What is Reality? Is it my view of the world – or your view of the world? As a sociologist I understand the importance of subjectivity. But if we abandon the search for reality by succumbing to the dominance of subjectivity, we end up with what Peter Berger once called ‘the vertigo of relativity’. It is a state of affairs all too evident in the emergence of ‘fake news’ and the power of the Internet to promote virtual reality.
I believe there are three approaches to genuine Reality which offer some hope of overcoming this nauseating experience of vertigo. First, there is science – which requires a positive and proven answer to the question ‘Does it work?’. Secondly, there are the human sciences – which ask, ‘Are our observations as universally as valid as possible?’. Of course there are limitations here as human relationships and interaction cannot be reduced to statistics. But at least the goal is to move towards that which is as objectively valid as possible.
Then there is the Christian approach to Reality. For me this cannot be a retreat to the literal interpretation of the bible. It cannot be unquestioning obedience to the ‘truth’ that has supposedly been revealed to the architects of doctrine – from the creeds to the thirty-nine articles. Nor can it be an appeal to personal religious experiences which claim to reveal the nature and will of the divine – however vivid or inspiring.
For me, Reality of a religious kind is grounded in the discernment of a way of life, in whatever shape or form, which enables human beings to live and work together as a community of communities – founded on the principles of life, liberation, love and learning (the 4Ls) in their deepest and fullest sense.

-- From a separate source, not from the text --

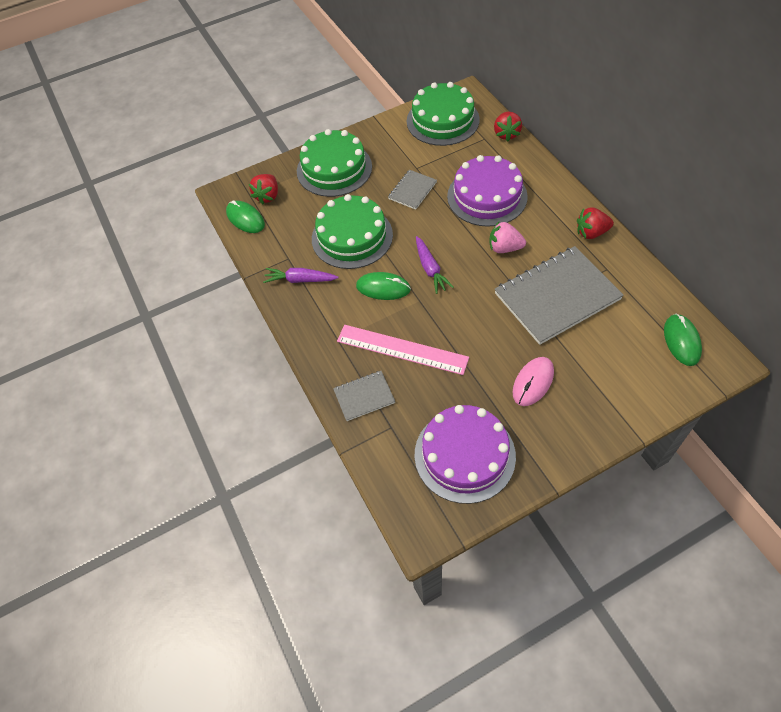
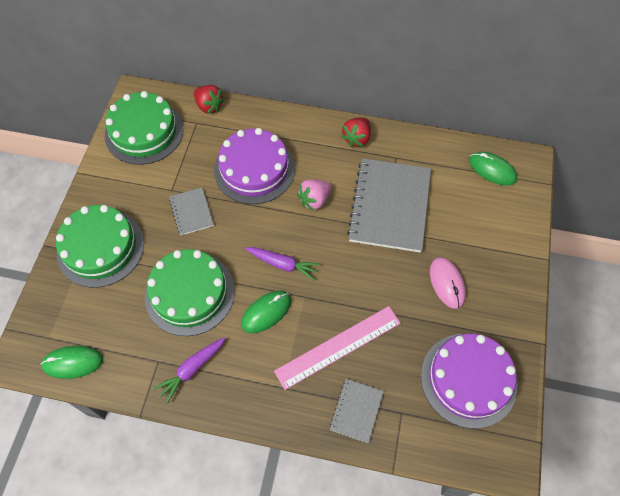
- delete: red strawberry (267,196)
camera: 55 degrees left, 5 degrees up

I do not believe that any religion, claiming the title of ‘Christian’ or not, is authentic and credible as an exemplar of Reality if fails to manifest the 4Ls or is in practice communally closed and exclusive.
The test of the validity of any church is not how true it claims to be to the bible, traditional mission statements or the religious experiences of its members. It is whether or not it offers a vision of one world and actual examples of how in practice we might create it.